Risk-Adjusted Performance

15 of 100

 
Weak
 
Strong
Good
Compared to the overall equity markets, risk-adjusted returns on investments in Granite Point Mortgage are ranked lower than 15 (%) of all global equities and portfolios over the last 90 days. In spite of comparatively weak primary indicators, Granite Point unveiled solid returns over the last few months and may actually be approaching a breakup point.
Granite Point Mortgage 

Risk-Adjusted Performance

12 of 100

 
Weak
 
Strong
Good
Compared to the overall equity markets, risk-adjusted returns on investments in Granite Point Mortgage are ranked lower than 12 (%) of all global equities and portfolios over the last 90 days. Despite somewhat unsteady basic indicators, Granite Point may actually be approaching a critical reversion point that can send shares even higher in December 2024.

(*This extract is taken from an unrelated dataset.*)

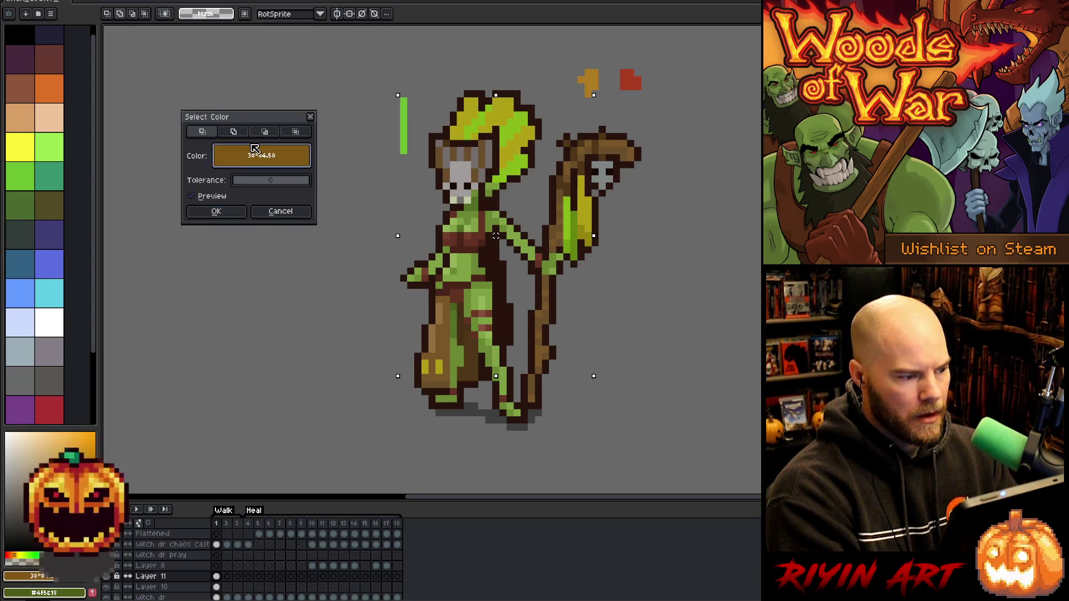
pyautogui.click(261, 155)
pyautogui.click(522, 121)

Granite Point and Granite Point Volatility Contrast

   Predicted Return Density   
       Returns  

Pair Trading with Granite Point and Granite Point

The main advantage of trading using opposite Granite Point and Granite Point positions is that it hedges away some unsystematic risk. Because of two separate transactions, even if Granite Point position performs unexpectedly, Granite Point can make up some of the losses. Pair trading also minimizes risk from directional movements in the market. For example, if an entire industry or sector drops because of unexpected headlines, the short position in Granite Point will offset losses from the drop in Granite Point's long position.
The idea behind Granite Point Mortgage and Granite Point Mortgage pairs trading is to make the combined position market-neutral, meaning the overall market's direction will not affect its win or loss (or potential downside or upside). This can be achieved by designing a pairs trade with two highly correlated stocks or equities that operate in a similar space or sector, making it possible to obtain profits through simple and relatively low-risk investment.
Check out your portfolio center.
Note that this page's information should be used as a complementary analysis to find the right mix of equity instruments to add to your existing portfolios or create a brand new portfolio. You can also try the Correlation Analysis module to reduce portfolio risk simply by holding instruments which are not perfectly correlated.